PhD project

On Probing Appearance:

Testing material-lighting interactions in an image-based canonical approach


Materials are omnipresent. Recognizing materials helps us with inferring their physical and chemical properties, for instance if they are compressible, slippery, sweet and juicy. Yet in literature, much less attention has been paid to material perception than to object perception. This dissertation presents studies on a method to systematically measure human visual perception of opaque materials and test the influence of lighting and shape on material perception.

In our studies, we applied multiple psychophysical methods such as matching, discriminating, and perceptual scaling to test the visual perception of materials for human observers.

Combining the four material modes and three lighting modes, we presented a canonical set that in combination with optical mixing supports a painterly approach in which key image features could be varied directly.

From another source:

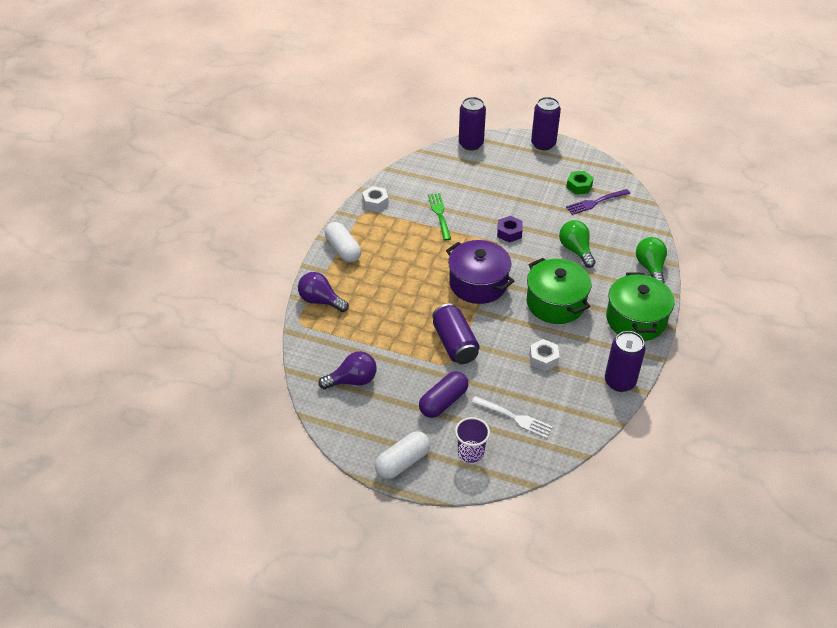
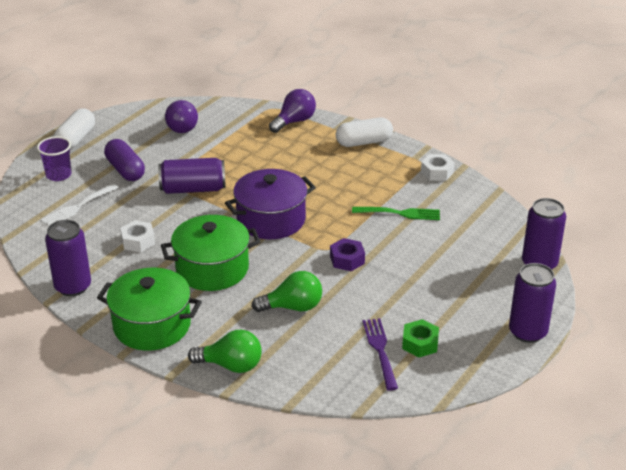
camera: 105 degrees right, 10 degrees down
(403, 462) = (76, 139): white capsule -> white capsule turned 45 degrees clockwise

With this method we were able to test and predict light-material interactions using both photographs of the real objects and computer rendered stimuli.

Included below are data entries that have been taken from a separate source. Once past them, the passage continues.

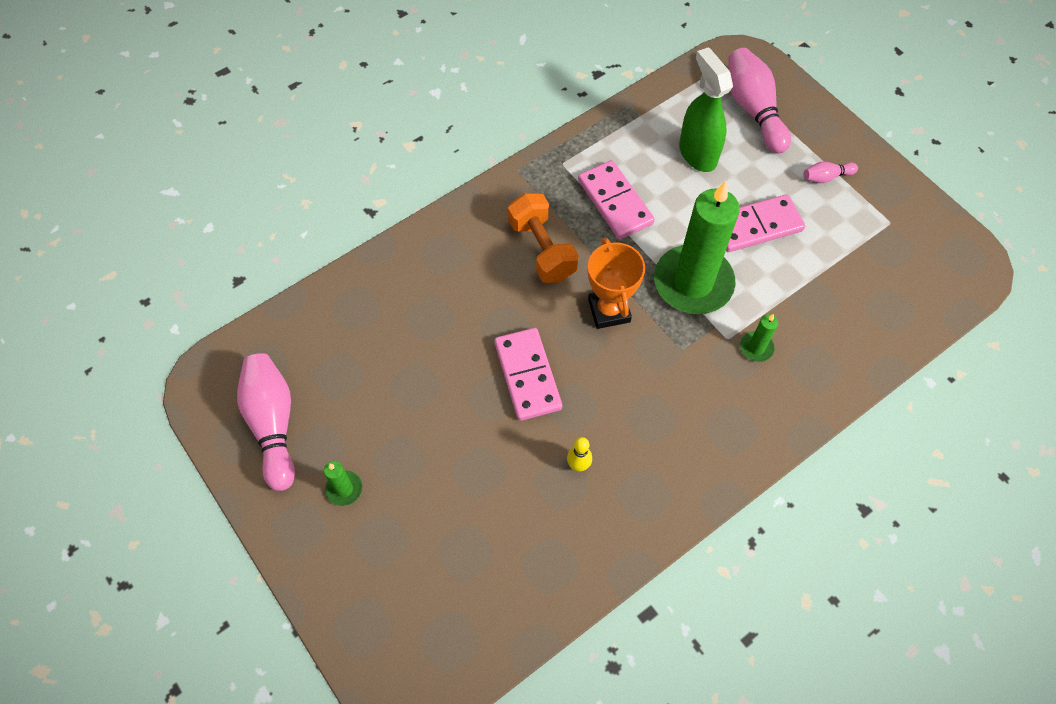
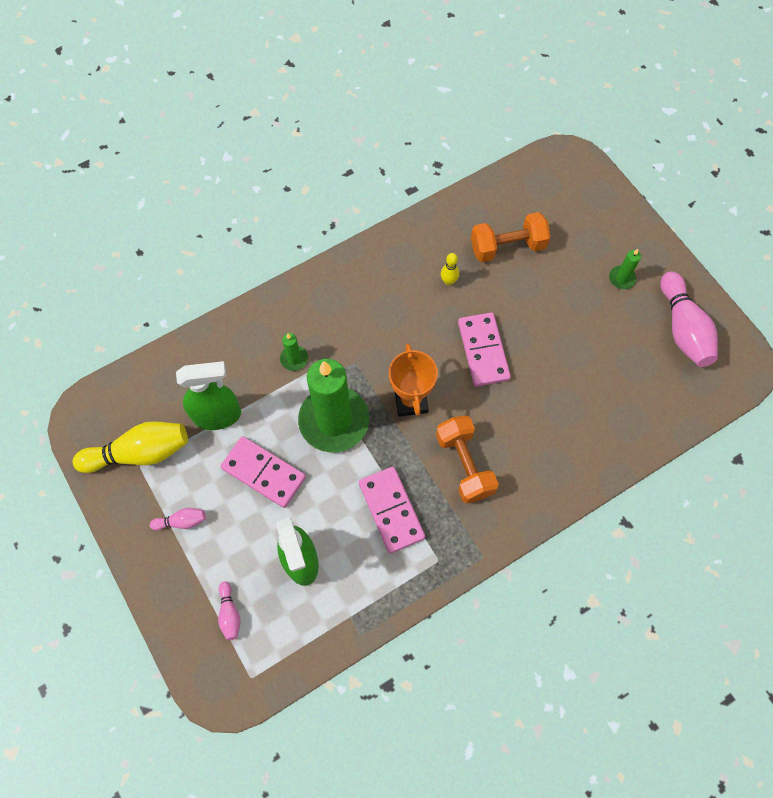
camera: 175 degrees left, 5 degrees up
(500, 524) = (507, 247): none -> orange dumbbell
(753, 110) = (230, 613): pink bowling pin -> pink bowling pin, size x0.48
(756, 226) = (264, 473): pink domino -> pink domino turned 45 degrees clockwise
(825, 278) = (218, 415): none -> green spray bottle
(895, 235) = (140, 453): none -> yellow bowling pin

To conclude, our research mainly contributed to 1) the development of a novel probing method that mixes image features of the proximal stimulus in a fluent manner instead of varying the distal physical properties of the stimuli, plus a validation that it works and that it allows quantitative measurements of material perception and material-lighting interactions; 2) understanding of visual perception of opaque materials and material-light-interactions in a wide ecological variety; 3) a validated model for predicting the material dependent lighting effects for matte, specular, velvet and glittery materials; and 4) the interpretations of the material perception results in a manner relating to shape and light. Our findings can be further applied to many subjects, such as industrial design, education, e-commerce, computer graphics, and future psychophysical studies.


For more details and reference, please use TU Delft repository.

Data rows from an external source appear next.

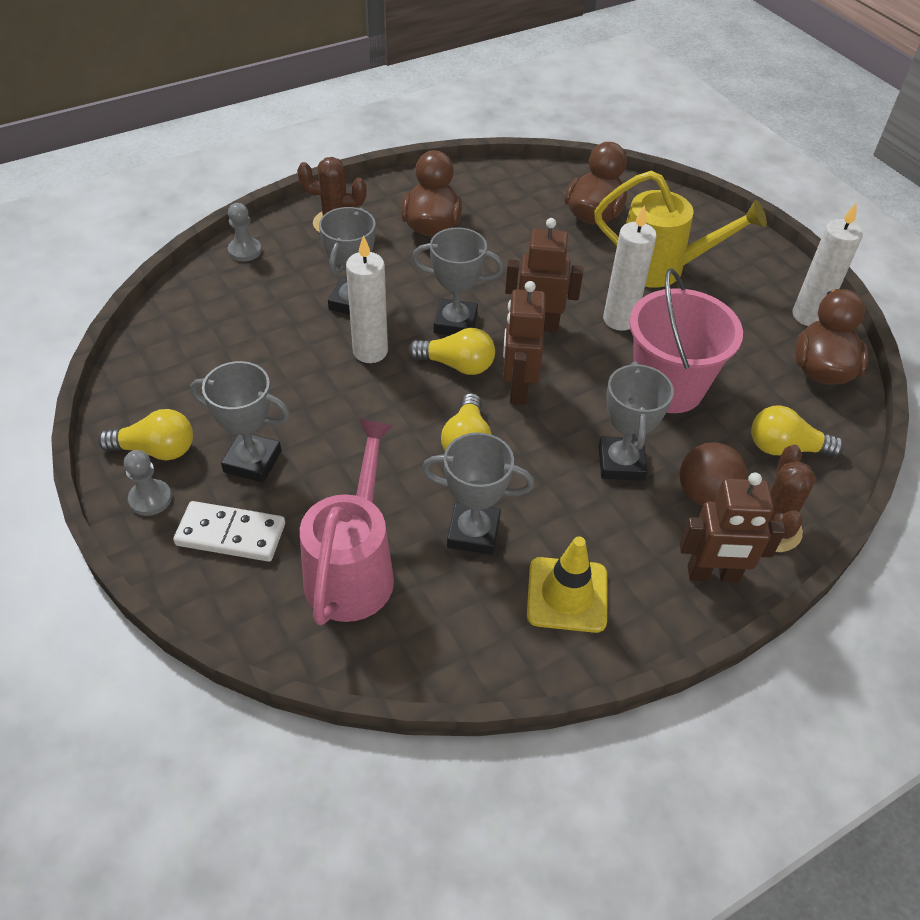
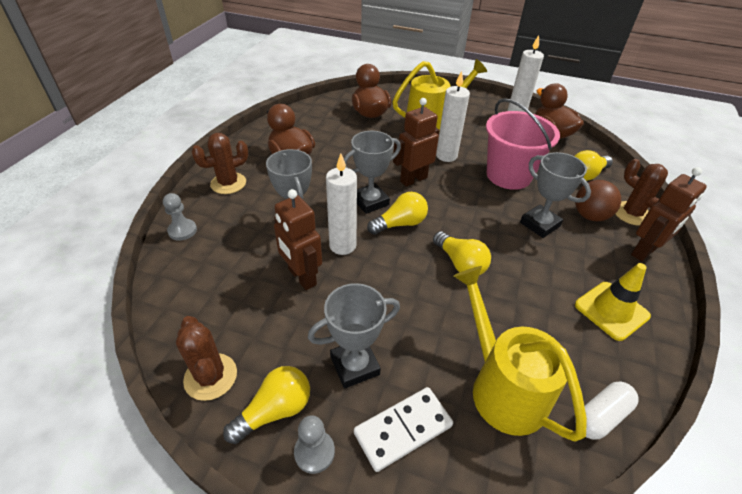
camera: 40 degrees left, 5 degrees down
(139, 392) = (210, 376): none -> brown cactus
(353, 568) = (501, 386): pink watering can -> yellow watering can
(410, 657) = (600, 416): none -> white capsule
(473, 532) = (529, 311): grey trophy -> none
(517, 389) = (446, 217): brown robot -> brown robot (302, 277)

Also, as an amateur footballer..

..I’m recovering from “professional” knee injuries since 2016, progressing well and now aiming to return to pitch in near future.

Fun fact 1: When people ask me to repeat my name in a phone call I always say “Fan, F-A-N, as in ‘football fan’ “. Yet in most cases they still think it is Sam.

Fun fact 2: my favourite English football club Arsenal and my hometown club Beijing Guo-An(国安) have many in common:

  • Both won quite a few domestic cup titles, not so many league titles, and none continental cup..
  • Both from capital cities and owns the best football stadium with no doubt.
  • Both rank 1st in the league table alphabetically.
  • Arsenal in English can also mean “a place where weapons and military equipments are stored”, whereas Guoan(国安) in Chinese can also be referring to the Ministry of State Security.
  • Last time I checked they both ranked 4th place in the league table…

As an early-stage researcher..

I have a multi-disciplinary background in Mechanical Engineering and Automation (B.Eng.) at Shanghai Jiao Tong University, CN, Robotics (M.Sc.) at King’s College London, UK, and Material Perception (Ph.D.) at TU Delft, NL.

In November 2013, I joined the Delft Perceptual Intelligence Lab ( as a Ph.D. candidate in the section of Human Information Communication Design (HICD) in the Faculty of Industrial Design Engineering. The Ph.D. project is within the EU FP7 Marie Curie Initial Training Network (ITN) project PRISM – Perceptual Intelligence of Illumination, Shape and Material. We also collaborated with P&G (Germany) consumer market knowledge division in a user research project to study how consumers perceive visual-tactile information for their products.

The main aim of my Ph.D. project is to measure the visual perception of materials. During my Ph.D., I developed a novel interactive probing method for purely visually and quantitatively measuring material perception and its interaction with lighting perception. For the summary of my PhD, please see here.

I am experienced in Experimental Design, Interactive Interface Design, Data Analysis, Computer Vision, 3D Modelling & Rendering, and Computer-Aided Design & Manufacturing.

In December 2019 I joined the Computational Psychology Lab as postdoc to work with Dr. Dietmar Heinke on further developing the CoRLEGO model.